Try to remember that he has dealt with health issues his whole life and now that he is on a health journey and feeling better, he probably thinks it’s the best thing on the planet because he finally feels better. If your kids have any allergies just know he is probably traumatized from his health issues and just doesn’t want his kids to go through the same thing. Have you tried to eat healthier with him? Maybe have 2 days a week where everyone eats healthy days? But he definitely needs to put his trauma aside and have his kids have a life too. Sorry you have to deal with this. I would say he needs to compromise

Reframing foods from "good" and "bad" to "on" or "not on" his diet will help the whole family. Remember he's trying to push this on you guys because he feels regret and shame over his past choices and is trying to save you from those feelings because he loves you.

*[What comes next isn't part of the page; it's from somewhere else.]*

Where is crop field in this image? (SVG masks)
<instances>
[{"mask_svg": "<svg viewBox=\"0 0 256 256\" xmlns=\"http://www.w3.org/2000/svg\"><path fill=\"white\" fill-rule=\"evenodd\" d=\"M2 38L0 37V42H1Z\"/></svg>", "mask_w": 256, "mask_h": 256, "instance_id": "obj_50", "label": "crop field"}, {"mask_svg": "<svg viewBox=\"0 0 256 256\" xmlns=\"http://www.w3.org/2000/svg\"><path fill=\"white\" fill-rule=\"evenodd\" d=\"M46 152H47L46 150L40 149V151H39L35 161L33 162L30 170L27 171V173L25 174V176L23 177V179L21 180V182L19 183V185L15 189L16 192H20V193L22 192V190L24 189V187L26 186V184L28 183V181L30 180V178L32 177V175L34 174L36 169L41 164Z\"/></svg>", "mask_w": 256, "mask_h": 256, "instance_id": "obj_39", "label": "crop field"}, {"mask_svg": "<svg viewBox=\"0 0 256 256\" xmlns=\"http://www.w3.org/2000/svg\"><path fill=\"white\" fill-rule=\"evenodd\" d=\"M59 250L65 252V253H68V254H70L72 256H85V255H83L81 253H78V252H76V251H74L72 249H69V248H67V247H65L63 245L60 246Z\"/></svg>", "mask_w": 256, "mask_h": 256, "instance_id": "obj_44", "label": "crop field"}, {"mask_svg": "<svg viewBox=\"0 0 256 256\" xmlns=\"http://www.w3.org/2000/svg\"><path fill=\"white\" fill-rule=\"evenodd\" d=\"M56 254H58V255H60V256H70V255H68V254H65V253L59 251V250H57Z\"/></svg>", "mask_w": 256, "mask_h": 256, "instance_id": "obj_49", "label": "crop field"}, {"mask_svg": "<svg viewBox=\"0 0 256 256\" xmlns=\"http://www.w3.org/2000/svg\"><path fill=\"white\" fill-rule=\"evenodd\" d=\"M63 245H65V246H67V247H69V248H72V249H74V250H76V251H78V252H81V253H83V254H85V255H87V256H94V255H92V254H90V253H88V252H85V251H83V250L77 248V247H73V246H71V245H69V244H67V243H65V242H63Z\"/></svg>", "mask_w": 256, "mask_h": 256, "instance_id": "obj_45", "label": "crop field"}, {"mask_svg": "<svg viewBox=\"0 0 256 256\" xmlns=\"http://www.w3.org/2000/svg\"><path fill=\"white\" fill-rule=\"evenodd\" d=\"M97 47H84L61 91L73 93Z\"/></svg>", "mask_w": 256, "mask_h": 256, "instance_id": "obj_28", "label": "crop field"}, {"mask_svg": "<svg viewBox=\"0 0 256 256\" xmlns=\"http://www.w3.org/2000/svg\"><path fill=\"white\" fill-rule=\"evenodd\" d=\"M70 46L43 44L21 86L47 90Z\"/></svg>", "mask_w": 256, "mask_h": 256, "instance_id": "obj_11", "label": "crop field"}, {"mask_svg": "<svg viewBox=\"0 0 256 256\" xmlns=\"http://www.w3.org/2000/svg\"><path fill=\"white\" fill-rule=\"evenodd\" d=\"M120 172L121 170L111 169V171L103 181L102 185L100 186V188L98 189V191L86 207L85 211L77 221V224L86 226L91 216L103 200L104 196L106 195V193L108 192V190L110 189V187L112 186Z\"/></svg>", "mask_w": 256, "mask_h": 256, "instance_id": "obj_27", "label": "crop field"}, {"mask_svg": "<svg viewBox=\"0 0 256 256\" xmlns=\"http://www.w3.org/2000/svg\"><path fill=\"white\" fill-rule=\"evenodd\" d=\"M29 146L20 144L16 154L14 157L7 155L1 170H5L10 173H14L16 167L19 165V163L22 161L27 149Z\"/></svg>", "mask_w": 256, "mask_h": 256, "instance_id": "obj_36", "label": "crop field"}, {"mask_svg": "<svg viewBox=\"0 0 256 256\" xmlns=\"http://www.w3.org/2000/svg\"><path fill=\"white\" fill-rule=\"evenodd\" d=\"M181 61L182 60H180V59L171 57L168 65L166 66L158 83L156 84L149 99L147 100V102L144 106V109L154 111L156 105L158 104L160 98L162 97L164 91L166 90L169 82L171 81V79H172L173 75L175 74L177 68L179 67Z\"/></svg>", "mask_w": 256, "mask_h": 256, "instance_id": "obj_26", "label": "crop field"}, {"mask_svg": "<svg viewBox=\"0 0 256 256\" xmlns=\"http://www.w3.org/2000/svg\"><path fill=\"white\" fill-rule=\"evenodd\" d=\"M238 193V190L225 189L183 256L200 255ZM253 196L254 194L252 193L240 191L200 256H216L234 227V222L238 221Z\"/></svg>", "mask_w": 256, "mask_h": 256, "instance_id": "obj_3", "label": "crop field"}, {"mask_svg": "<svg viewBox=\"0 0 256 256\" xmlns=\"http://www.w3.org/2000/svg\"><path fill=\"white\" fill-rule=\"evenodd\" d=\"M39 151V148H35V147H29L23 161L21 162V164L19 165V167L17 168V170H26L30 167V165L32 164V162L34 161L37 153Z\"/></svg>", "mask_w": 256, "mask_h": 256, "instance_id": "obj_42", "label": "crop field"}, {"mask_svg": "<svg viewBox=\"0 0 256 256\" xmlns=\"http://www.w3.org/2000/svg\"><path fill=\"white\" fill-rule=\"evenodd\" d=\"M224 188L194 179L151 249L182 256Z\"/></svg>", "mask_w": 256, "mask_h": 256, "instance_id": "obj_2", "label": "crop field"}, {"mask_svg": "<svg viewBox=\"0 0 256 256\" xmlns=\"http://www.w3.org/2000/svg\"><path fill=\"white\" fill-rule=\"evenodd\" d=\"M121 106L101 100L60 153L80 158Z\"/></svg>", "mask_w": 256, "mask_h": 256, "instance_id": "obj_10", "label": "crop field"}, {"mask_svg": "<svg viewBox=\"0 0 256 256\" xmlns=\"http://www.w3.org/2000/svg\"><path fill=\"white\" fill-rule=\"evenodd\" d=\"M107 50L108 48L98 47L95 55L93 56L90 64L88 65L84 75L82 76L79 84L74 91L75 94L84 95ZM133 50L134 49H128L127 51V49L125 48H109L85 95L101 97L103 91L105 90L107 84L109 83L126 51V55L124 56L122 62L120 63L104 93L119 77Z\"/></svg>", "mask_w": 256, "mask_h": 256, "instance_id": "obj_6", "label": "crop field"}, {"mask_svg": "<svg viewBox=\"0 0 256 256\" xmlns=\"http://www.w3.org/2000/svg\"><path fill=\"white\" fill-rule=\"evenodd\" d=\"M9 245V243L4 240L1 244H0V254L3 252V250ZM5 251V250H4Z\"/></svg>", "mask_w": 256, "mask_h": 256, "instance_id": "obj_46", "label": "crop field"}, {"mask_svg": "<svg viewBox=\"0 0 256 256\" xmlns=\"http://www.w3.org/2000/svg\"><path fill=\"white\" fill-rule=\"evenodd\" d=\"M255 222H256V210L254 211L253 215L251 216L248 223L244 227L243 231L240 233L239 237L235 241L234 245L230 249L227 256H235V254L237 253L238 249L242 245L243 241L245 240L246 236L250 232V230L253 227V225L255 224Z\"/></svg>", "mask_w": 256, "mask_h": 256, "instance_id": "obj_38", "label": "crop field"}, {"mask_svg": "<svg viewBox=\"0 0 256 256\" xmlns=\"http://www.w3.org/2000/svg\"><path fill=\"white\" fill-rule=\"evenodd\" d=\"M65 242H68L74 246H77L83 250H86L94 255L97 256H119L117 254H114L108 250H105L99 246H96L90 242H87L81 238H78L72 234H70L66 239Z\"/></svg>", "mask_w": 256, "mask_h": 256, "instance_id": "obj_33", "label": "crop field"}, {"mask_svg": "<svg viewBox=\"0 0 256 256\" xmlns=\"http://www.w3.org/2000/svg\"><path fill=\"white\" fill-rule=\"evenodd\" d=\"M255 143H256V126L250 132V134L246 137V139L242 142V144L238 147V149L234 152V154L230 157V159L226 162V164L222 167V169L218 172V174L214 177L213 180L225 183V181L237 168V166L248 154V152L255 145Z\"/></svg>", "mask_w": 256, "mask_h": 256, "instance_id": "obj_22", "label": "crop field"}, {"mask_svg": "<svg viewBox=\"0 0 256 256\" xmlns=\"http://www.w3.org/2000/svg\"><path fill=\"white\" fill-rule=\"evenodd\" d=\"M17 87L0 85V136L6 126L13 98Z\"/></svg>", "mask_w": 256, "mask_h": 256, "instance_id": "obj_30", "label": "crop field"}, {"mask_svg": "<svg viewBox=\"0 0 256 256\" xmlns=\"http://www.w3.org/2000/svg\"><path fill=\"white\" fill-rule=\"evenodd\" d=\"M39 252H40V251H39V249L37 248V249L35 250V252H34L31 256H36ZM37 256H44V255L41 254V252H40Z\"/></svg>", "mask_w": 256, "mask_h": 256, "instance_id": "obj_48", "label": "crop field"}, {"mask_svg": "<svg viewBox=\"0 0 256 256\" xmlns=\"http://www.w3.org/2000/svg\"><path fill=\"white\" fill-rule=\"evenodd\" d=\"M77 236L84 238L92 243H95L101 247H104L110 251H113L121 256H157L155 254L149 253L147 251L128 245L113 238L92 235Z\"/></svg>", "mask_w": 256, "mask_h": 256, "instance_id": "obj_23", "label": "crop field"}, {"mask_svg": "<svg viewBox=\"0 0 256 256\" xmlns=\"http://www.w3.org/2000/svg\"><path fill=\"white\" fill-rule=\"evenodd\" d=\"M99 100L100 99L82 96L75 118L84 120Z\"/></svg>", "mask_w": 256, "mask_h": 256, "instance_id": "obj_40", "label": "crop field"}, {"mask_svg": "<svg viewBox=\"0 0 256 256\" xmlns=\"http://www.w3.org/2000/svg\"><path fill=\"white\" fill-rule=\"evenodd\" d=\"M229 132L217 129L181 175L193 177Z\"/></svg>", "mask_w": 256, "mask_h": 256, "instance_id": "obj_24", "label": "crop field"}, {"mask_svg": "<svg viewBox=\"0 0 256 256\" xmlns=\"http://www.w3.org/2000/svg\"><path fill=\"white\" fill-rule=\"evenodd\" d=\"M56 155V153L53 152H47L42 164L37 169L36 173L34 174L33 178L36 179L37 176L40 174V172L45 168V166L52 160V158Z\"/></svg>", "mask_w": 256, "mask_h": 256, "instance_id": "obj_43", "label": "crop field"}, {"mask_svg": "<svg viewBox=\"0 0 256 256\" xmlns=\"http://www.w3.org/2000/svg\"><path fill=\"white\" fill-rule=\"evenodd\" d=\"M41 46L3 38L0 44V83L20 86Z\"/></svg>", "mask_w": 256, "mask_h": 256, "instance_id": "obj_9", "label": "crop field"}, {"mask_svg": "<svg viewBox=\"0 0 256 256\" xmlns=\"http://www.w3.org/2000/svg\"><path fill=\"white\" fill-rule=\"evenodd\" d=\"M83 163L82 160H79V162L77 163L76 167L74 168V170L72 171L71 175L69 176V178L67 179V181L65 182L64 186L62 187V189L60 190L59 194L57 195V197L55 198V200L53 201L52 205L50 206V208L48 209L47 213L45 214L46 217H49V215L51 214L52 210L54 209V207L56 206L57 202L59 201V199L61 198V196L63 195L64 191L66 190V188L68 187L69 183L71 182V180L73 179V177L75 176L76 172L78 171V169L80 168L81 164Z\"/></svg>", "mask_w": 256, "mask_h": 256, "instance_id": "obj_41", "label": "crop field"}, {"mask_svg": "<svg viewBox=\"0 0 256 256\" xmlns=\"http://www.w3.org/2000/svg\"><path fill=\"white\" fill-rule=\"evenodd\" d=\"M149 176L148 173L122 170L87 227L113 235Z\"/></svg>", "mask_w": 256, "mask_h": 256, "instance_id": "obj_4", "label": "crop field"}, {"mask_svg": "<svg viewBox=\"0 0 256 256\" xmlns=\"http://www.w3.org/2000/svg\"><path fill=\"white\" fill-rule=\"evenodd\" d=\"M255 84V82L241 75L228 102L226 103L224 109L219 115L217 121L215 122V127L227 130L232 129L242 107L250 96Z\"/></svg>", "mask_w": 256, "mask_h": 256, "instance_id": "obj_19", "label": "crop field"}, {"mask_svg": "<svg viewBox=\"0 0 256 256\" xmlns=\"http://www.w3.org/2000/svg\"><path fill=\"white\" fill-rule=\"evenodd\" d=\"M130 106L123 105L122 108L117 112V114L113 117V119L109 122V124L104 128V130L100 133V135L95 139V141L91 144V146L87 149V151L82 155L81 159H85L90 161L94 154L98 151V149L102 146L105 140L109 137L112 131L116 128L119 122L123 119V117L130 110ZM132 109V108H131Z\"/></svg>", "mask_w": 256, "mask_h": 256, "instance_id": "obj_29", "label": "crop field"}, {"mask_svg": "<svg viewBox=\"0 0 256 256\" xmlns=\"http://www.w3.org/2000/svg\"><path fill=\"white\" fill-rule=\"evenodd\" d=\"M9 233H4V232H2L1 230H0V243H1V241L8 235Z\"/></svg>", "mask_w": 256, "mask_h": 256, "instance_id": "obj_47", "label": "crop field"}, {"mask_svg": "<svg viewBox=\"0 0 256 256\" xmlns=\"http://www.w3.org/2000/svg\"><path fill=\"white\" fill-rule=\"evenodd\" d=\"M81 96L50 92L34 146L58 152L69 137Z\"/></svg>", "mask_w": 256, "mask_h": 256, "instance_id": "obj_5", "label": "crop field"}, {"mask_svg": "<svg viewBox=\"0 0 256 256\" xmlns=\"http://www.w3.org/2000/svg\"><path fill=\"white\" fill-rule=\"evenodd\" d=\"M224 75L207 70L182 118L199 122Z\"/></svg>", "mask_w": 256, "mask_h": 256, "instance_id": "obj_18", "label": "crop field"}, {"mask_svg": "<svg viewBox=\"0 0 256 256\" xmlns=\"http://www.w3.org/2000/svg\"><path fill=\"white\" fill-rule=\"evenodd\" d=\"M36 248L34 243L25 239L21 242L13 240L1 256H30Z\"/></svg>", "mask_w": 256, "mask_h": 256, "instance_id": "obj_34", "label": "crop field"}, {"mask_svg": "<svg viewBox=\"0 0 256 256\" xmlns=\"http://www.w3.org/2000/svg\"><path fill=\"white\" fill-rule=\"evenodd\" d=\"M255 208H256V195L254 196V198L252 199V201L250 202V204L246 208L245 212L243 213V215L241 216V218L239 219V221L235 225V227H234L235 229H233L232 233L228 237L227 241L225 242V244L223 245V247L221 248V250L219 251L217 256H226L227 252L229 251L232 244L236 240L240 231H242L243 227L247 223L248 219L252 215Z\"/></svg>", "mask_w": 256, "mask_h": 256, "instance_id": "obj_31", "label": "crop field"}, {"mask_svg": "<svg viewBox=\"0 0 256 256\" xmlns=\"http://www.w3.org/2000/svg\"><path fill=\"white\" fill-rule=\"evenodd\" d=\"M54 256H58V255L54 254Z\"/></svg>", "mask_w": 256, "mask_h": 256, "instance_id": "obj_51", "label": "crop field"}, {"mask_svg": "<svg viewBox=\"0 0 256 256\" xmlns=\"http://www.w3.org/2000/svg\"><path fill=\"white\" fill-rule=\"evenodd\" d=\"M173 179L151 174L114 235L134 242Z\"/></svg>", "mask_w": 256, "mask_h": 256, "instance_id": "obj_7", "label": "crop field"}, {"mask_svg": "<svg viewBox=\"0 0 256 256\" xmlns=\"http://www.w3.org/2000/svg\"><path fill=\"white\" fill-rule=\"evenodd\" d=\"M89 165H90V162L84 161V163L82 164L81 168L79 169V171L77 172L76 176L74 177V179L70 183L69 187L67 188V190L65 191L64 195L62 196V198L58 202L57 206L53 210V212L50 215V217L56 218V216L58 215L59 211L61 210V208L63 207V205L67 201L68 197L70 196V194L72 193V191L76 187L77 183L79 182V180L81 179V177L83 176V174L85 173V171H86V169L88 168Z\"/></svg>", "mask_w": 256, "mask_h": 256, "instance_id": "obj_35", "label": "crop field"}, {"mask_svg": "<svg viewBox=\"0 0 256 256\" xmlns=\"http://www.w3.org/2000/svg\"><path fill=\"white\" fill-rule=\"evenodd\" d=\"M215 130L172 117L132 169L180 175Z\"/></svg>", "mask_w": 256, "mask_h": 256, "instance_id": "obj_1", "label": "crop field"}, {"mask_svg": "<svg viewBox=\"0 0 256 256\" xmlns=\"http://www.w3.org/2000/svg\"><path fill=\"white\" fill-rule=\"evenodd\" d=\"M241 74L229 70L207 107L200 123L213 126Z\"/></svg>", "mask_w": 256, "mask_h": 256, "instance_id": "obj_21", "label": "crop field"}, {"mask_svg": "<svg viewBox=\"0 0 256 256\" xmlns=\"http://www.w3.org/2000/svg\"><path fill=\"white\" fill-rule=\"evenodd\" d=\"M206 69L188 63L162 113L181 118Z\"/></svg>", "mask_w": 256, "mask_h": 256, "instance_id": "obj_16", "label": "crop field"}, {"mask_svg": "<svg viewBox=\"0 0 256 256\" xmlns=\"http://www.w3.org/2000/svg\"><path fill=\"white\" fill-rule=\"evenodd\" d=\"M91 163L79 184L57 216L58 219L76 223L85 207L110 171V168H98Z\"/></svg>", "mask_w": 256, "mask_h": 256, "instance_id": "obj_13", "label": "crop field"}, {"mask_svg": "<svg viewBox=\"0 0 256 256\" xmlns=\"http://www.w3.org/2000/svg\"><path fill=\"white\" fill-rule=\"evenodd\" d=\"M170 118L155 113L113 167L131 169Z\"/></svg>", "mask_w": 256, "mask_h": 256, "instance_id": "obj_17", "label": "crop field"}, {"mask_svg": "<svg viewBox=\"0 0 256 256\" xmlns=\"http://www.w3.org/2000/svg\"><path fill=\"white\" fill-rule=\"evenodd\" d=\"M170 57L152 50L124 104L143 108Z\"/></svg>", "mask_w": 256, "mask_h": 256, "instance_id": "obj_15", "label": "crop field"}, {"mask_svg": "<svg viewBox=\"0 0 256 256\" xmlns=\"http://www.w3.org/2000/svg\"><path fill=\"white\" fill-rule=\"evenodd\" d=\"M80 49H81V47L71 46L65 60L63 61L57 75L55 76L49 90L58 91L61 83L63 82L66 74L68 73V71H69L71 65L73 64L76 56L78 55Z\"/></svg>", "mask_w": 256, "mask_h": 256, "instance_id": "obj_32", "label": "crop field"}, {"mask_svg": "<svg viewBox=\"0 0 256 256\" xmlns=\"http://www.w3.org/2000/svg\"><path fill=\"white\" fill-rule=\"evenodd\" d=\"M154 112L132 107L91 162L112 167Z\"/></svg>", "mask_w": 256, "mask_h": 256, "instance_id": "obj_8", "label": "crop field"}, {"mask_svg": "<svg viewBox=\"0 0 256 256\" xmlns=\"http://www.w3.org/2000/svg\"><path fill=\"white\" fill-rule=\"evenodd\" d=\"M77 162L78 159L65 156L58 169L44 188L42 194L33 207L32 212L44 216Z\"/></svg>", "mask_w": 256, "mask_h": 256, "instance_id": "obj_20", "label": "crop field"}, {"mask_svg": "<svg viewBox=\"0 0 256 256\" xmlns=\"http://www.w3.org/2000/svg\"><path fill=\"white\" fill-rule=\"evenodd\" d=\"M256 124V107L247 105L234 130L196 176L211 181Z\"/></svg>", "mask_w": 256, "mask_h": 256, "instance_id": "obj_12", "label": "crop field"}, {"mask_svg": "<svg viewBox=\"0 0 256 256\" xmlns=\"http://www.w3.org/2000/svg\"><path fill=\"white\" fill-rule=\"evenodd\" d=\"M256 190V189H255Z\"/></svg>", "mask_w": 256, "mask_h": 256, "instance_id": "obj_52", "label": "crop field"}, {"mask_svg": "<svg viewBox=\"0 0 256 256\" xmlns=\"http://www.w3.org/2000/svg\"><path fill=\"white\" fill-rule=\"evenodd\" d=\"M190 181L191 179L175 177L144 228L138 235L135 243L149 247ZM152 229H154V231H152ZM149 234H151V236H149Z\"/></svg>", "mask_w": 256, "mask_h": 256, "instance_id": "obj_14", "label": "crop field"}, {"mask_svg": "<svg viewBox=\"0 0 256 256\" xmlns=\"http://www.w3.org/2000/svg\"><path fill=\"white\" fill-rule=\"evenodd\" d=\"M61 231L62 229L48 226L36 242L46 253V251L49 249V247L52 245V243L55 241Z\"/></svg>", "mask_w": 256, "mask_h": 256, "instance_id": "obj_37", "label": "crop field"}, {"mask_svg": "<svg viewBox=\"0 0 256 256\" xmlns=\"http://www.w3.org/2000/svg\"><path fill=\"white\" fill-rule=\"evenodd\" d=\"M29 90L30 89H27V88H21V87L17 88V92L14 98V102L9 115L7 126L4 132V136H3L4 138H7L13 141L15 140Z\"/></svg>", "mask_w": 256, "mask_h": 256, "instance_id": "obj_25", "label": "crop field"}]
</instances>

That doesn't mean you have to live in a bubble or your kids can't have French fries occasionally. Have general rules you can agree on for the kids' food so you don't have to hear about every nugget. Kids have different nutritional needs than he does, and there are plenty of resources that show what a balanced plate might look like. You can probably get one from their pediatrician. If he brings it up when you're preparing food, you can gently remind him that's HIS meal plan, not yours or theirs. For the cloud ceiling, is he just suggesting you can't clean it at all? That you wouldn't notice your children's allergies and know it's time to clean it or take it down? He needs to apologize and continue the discussion without name calling.